Keep track of your decisions in Slack without sharing your channel histories or cluttering your workspaces with unnecessary messages.
We make that simple promise because trust is the foundation of our company and our product. Your decisions are important, and your privacy and data security are our most important priority.
We follow strict principles and privacy policies, going above and beyond to ensure we always meet and typically exceed industry standards for protecting your data.
SOC 2 Type 1
Certified Trust Services Principles
EU/US Privacy Shield
Certified Data Privacy Practices
GDPR
General Data Protection Regulation
Your Decision Security Is Our Top Priority
Infrastructure Security
Hosting & Service Providers: Cloverpop is hosted on Heroku using Amazon Web Services (AWS) cloud infrastructure. You can learn more about Heroku’s security here. You can learn more about Amazon’s security here.

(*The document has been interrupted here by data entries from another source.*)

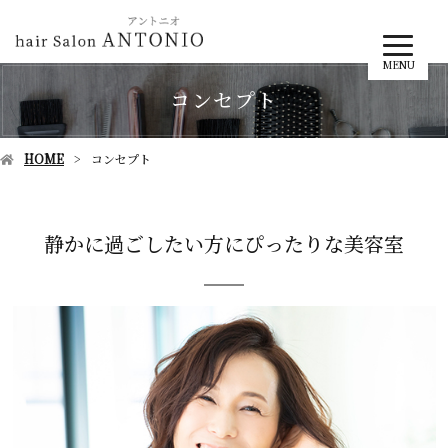
MENU
コンセプト
HOME
コンセプト
静かに過ごしたい方にぴったりな美容室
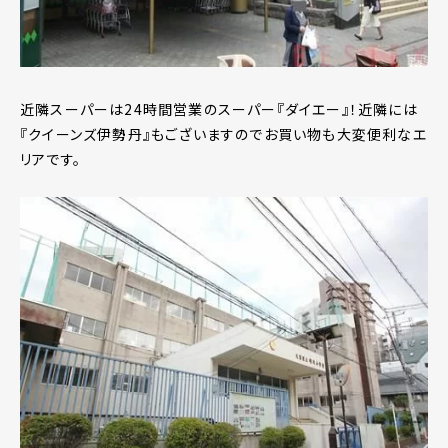
近隣スーパーは24時間営業のスーパー『ダイエー』！近隣には
『クイーンズ伊勢丹』もございますのでお買い物も大変便利なエ
リアです。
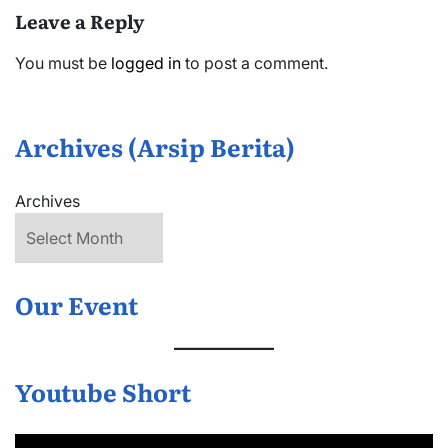
Leave a Reply
You must be
logged in
to post a comment.
Archives (Arsip Berita)
Archives
Our Event
Youtube Short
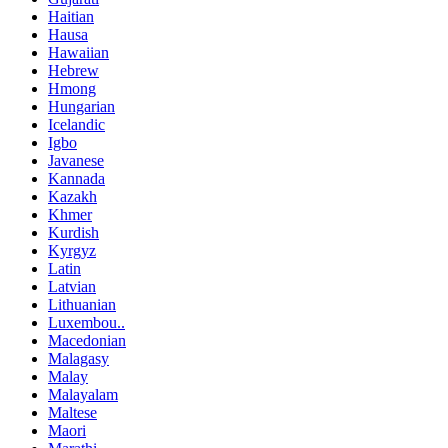
Haitian
Hausa
Hawaiian
Hebrew
Hmong
Hungarian
Icelandic
Igbo
Javanese
Kannada
Kazakh
Khmer
Kurdish
Kyrgyz
Latin
Latvian
Lithuanian
Luxembou..
Macedonian
Malagasy
Malay
Malayalam
Maltese
Maori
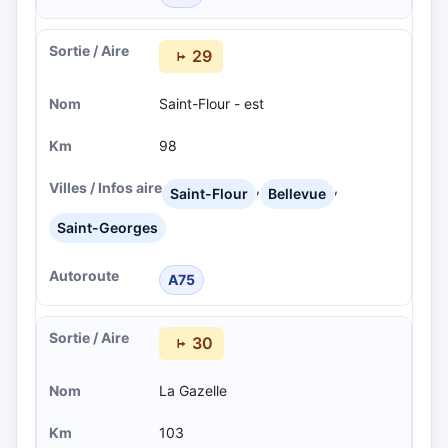
29
Saint-Flour - est
98
,
,
Saint-Flour
Bellevue
Saint-Georges
A75
30
La Gazelle
103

Encryption In Transit & At Rest: All of your Cloverpop data is sent via HTTPS with 256-bit encryption. Cloverpop gets an “A+” rating from Qualys SSL Labs. We encrypt all at-rest data in our production database and all backup versions.

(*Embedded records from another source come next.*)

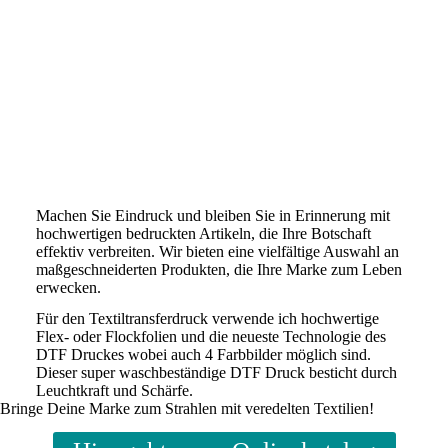
Machen Sie Eindruck und bleiben Sie in Erinnerung mit
hochwertigen bedruckten Artikeln, die Ihre Botschaft
effektiv verbreiten. Wir bieten eine vielfältige Auswahl an
maßgeschneiderten Produkten, die Ihre Marke zum Leben
erwecken.
Für den Textiltransferdruck verwende ich hochwertige
Flex- oder Flockfolien und die neueste Technologie des
DTF Druckes wobei auch 4 Farbbilder möglich sind.
Dieser super waschbeständige DTF Druck besticht durch
Leuchtkraft und Schärfe.
Bringe Deine Marke zum Strahlen mit veredelten Textilien!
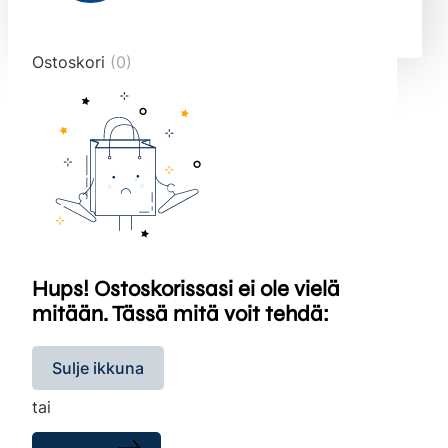
end="10">
Ostoskori
(0)
Hups! Ostoskorissasi ei ole vielä
mitään. Tässä mitä voit tehdä:
Sulje ikkuna
tai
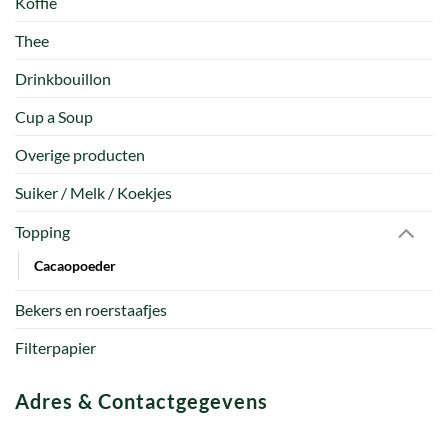
Koffie
Thee
Drinkbouillon
Cup a Soup
Overige producten
Suiker / Melk / Koekjes
Topping
Cacaopoeder
Bekers en roerstaafjes
Filterpapier
Adres & Contactgegevens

Billing: Cloverpop’s credit card processor, Stripe, is certified to PCI Service Provider Level 1. This is the most stringent level of certification available. You can learn more about Stripe's security here.
Application Security
Authentication: Cloverpop authentication is handled by Slack. You can enable single sign-on (SSO) and 2-factor authentication (2FA) on your Slack account for an added layer of security. You can learn more about Slack’s security here.
Email Verification: For accounts set up with email, we verify that email address belongs to you and store your password in a secure hash according to industry standards.

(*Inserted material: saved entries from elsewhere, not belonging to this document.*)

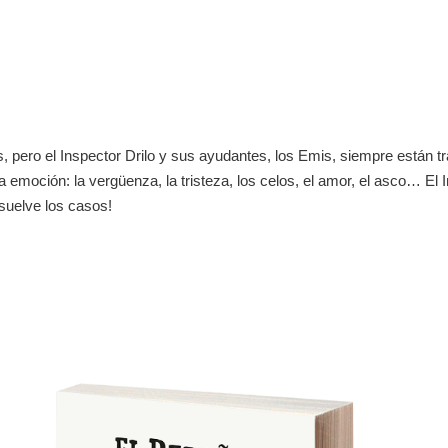
 pero el Inspector Drilo y sus ayudantes, los Emis, siempre están tras
emoción: la vergüenza, la tristeza, los celos, el amor, el asco… El 
esuelve los casos!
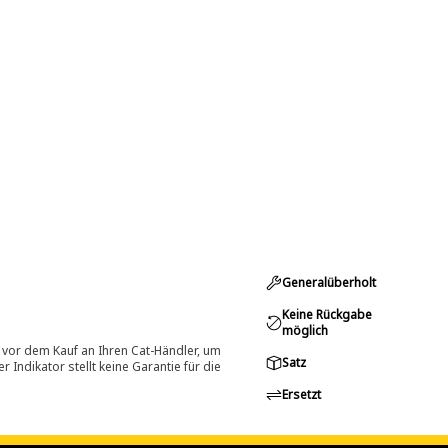
Generalüberholt
Keine Rückgabe
möglich
 vor dem Kauf an Ihren Cat-Händler, um
Satz
Indikator stellt keine Garantie für die
Ersetzt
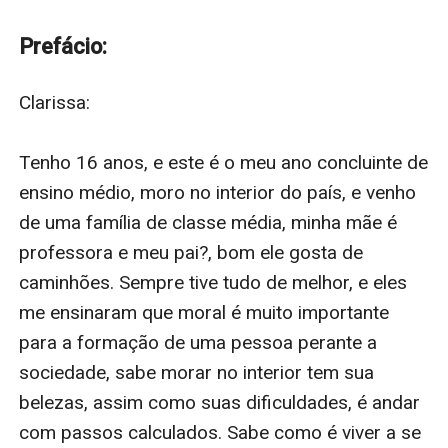
enredo?
Ele nascido em berço de ouro, uma família com
Prefácio:
tradição médica, e mulherengo, hoje dono da maior
rede de faculdade do país e hospitais, e nuca soube o
Clarissa:

que é passar por nenhuma dificuldade, a não ser as
pressões do pai.
Tenho 16 anos, e este é o meu ano concluinte de 
Iai, como vocês acham que esses dois vai se
ensino médio, moro no interior do país, e venho 
resolverem?.
de uma família de classe média, minha mãe é 
professora e meu pai?, bom ele gosta de 
caminhões. Sempre tive tudo de melhor, e eles 
me ensinaram que moral é muito importante 
para a formação de uma pessoa perante a 
sociedade, sabe morar no interior tem sua 
belezas, assim como suas dificuldades, é andar 
com passos calculados. Sabe como é viver a se 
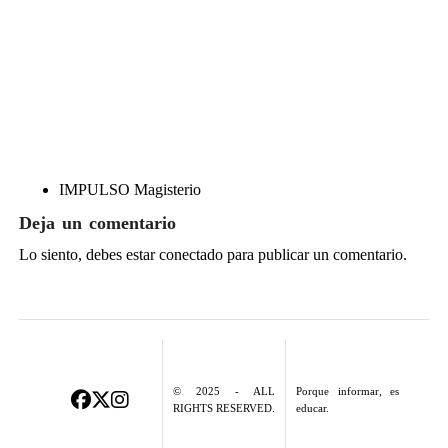
IMPULSO Magisterio
Deja un comentario
Lo siento, debes estar
conectado
para publicar un comentario.
© 2025 - ALL
Porque informar, es
RIGHTS RESERVED.
educar.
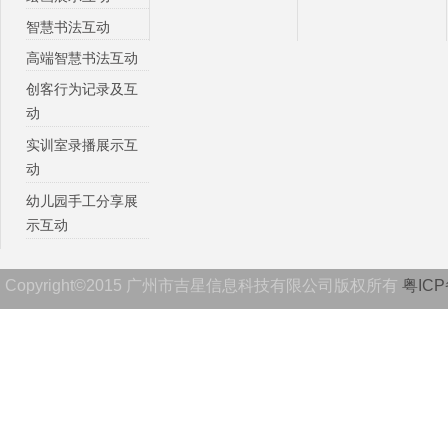
智慧书法互动
高端智慧书法互动
创客行为记录及互
动
实训室录播展示互
动
幼儿园手工分享展
示互动
Copyright©2015 广州市吉星信息科技有限公司版权所有
粤ICP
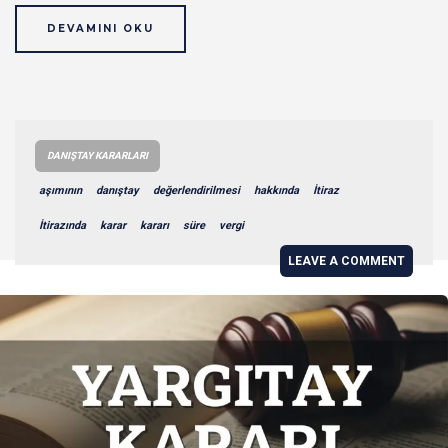
DEVAMINI OKU
DANIŞTAY KARARLARI
aşımının
danıştay
değerlendirilmesi
hakkında
İtiraz
İtirazında
karar
kararı
süre
vergi
LEAVE A COMMENT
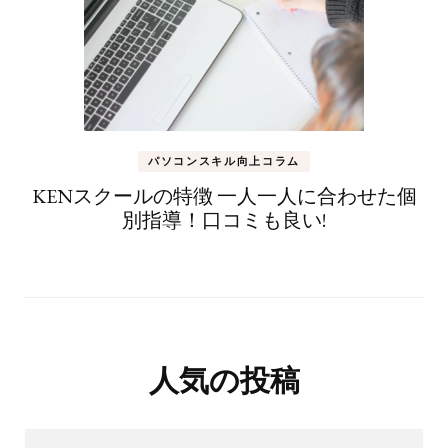
パソコンスキル向上コラム
KENスクールの特徴 一人一人に合わせた個
別指導！口コミも良い!
人気の投稿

Permissions: Cloverpop adheres to your Slack workspace content and channel permissions for decision access. In addition, Cloverpop has permission settings within the app for administering user roles and billing management.
Operational Security
Confidentiality & Authentication: Access to customer data is strictly limited to authorized employees whose job functions require it. All Cloverpop employees sign confidentiality agreements. Additionally, 2FA and strong password policies are used to protect access to all cloud services that touch customer data.
Security Policies & Incident Response: Cloverpop has comprehensive security and awareness policies, and documented security response procedures. These policies and procedures are updated as necessary, audited regularly and shared with all employees.
Continuous Improvement: All new product features and internal processes are peer-reviewed and evaluated for their security impact before they are released to production. We continuously monitor and improve our security practices.
Continuity and Availability
Backups & Data Recovery: Everything stored on Cloverpop is backed up daily. We have documented recovery procedures to restore from backup within an hour. You may also export your Cloverpop decision content via CSV at any time.
Availability: Cloverpop is a high-availability service that our customers can trust. We have 12-month total uptime of 99.98%, and over 99.99% uptime excluding planned maintenance windows. If incidents do arise, we resolve them as quickly as possible and keep our customers informed on our Cloverpop Community Slack workspace. Cloverpop is hosted in US facilities with automatically scaling hosting infrastructure and established disaster recovery procedures.